● EXERCISE GOAL:
Lines from the one containing "Stephanie Marshall" through the end of the listing are what is wanted, given again exactly with both ends included and pictures left out.

● WORKING DATA:

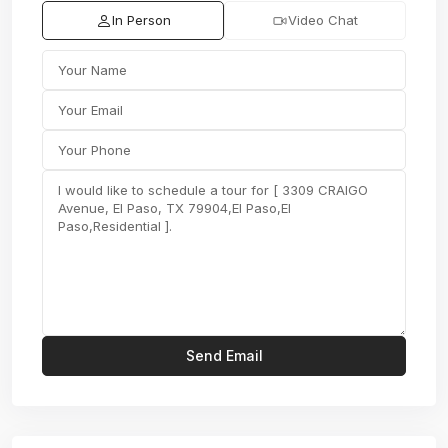
In Person
Video Chat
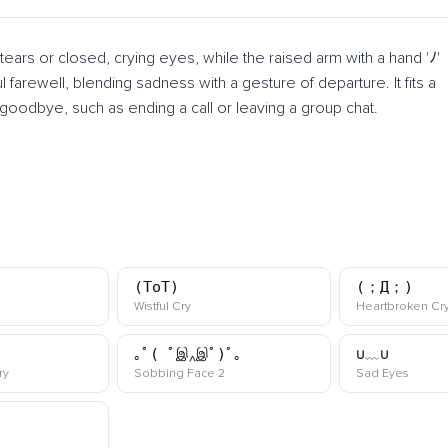
ars or closed, crying eyes, while the raised arm with a hand 'ﾉ'
arewell, blending sadness with a gesture of departure. It fits a
oodbye, such as ending a call or leaving a group chat.
(ToT)
(；Д；)
ji
kaomoji
Wistful Cry
Heartbroken Cr
｡ﾟ( ﾟஇ‸இﾟ)ﾟ｡
∪﹏∪
kaomoji
kaomoji
kaomoj
ry
Sobbing Face 2
Sad Eyes
oji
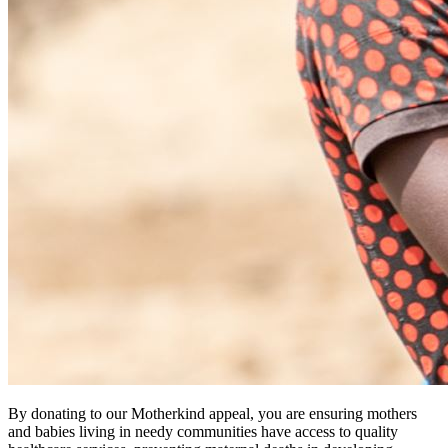
By donating to our Motherkind appeal, you are ensuring mothers
and babies living in needy communities have access to quality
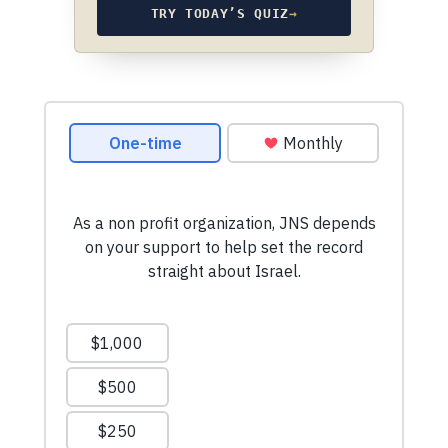
TRY TODAY’S QUIZ
→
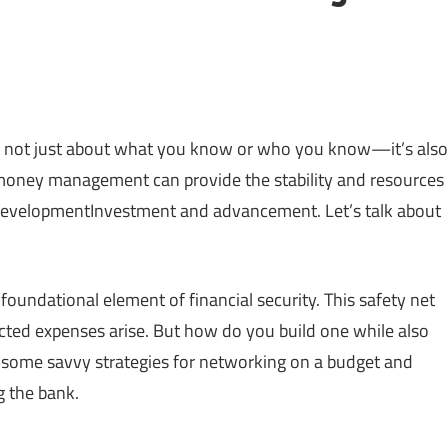
t’s not just about what you know or who you know—it’s also
oney management can provide the stability and resources
lDevelopmentInvestment and advancement. Let’s talk about
oundational element of financial security. This safety net
ted expenses arise. But how do you build one while also
 some savvy strategies for networking on a budget and
g the bank.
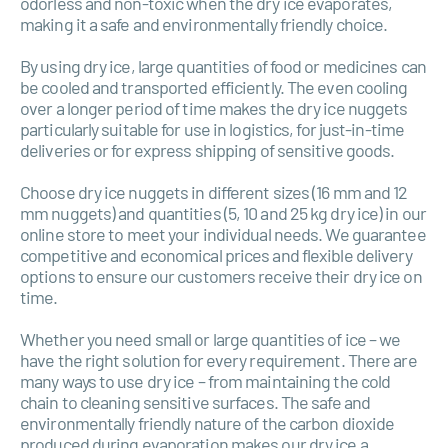
odorless and non-toxic when the dry ice evaporates,
making it a safe and environmentally friendly choice.
By using dry ice, large quantities of food or medicines can
be cooled and transported efficiently. The even cooling
over a longer period of time makes the dry ice nuggets
particularly suitable for use in logistics, for just-in-time
deliveries or for express shipping of sensitive goods.
Choose dry ice nuggets in different sizes (16 mm and 12
mm nuggets) and quantities (5, 10 and 25 kg dry ice) in our
online store to meet your individual needs. We guarantee
competitive and economical prices and flexible delivery
options to ensure our customers receive their dry ice on
time.
Whether you need small or large quantities of ice – we
have the right solution for every requirement. There are
many ways to use dry ice – from maintaining the cold
chain to cleaning sensitive surfaces. The safe and
environmentally friendly nature of the carbon dioxide
produced during evaporation makes our dry ice a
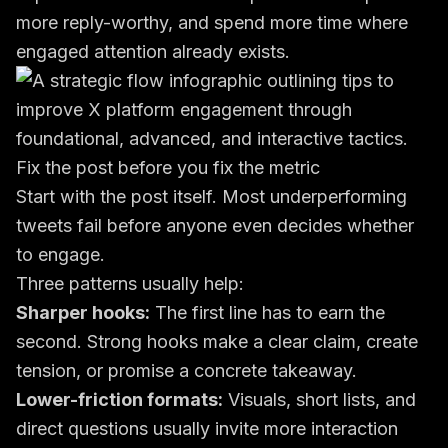
more reply-worthy, and spend more time where
engaged attention already exists.
Fix the post before you fix the metric
Start with the post itself. Most underperforming
tweets fail before anyone even decides whether
to engage.
Three patterns usually help:
Sharper hooks:
The first line has to earn the
second. Strong hooks make a clear claim, create
tension, or promise a concrete takeaway.
Lower-friction formats:
Visuals, short lists, and
direct questions usually invite more interaction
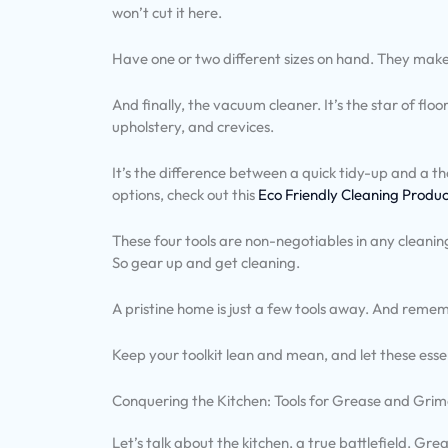
won’t cut it here.
Have one or two different sizes on hand. They make 
And finally, the vacuum cleaner. It’s the star of fl
upholstery, and crevices.
It’s the difference between a quick tidy-up and a t
options, check out this
Eco Friendly Cleaning Produ
These four tools are non-negotiables in any cleanin
So gear up and get cleaning.
A pristine home is just a few tools away. And rememb
Keep your toolkit lean and mean, and let these essen
Conquering the Kitchen: Tools for Grease and Gri
Let’s talk about the kitchen, a true battlefield. Gre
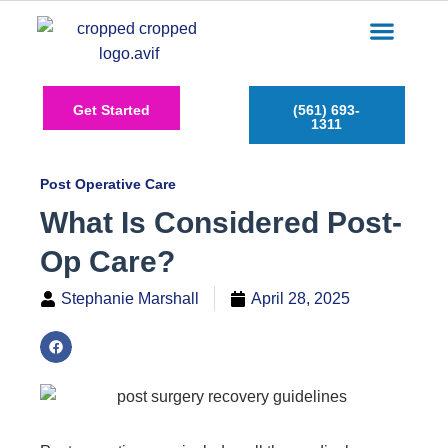
Care Services
Service Areas
Insurance Plans
Contact Us
Get Started
(561) 693-
1311
Post Operative Care
What Is Considered Post-
Op Care?
Stephanie Marshall
April 28, 2025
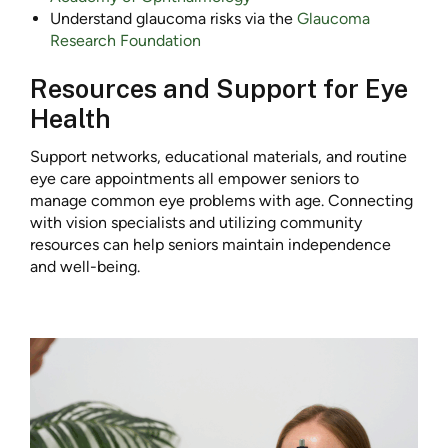
Understand glaucoma risks via the
Glaucoma
Research Foundation
Resources and Support for Eye
Health
Support networks, educational materials, and routine
eye care appointments all empower seniors to
manage common eye problems with age. Connecting
with vision specialists and utilizing community
resources can help seniors maintain independence
and well-being.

● SOLUTION TO THE PROBLEM:
Stephanie Marshall
April 28, 2025
Understand glaucoma risks via the
Glaucoma
Research Foundation
Resources and Support for Eye
Health
Support networks, educational materials, and routine
eye care appointments all empower seniors to
manage common eye problems with age. Connecting
with vision specialists and utilizing community
resources can help seniors maintain independence
and well-being.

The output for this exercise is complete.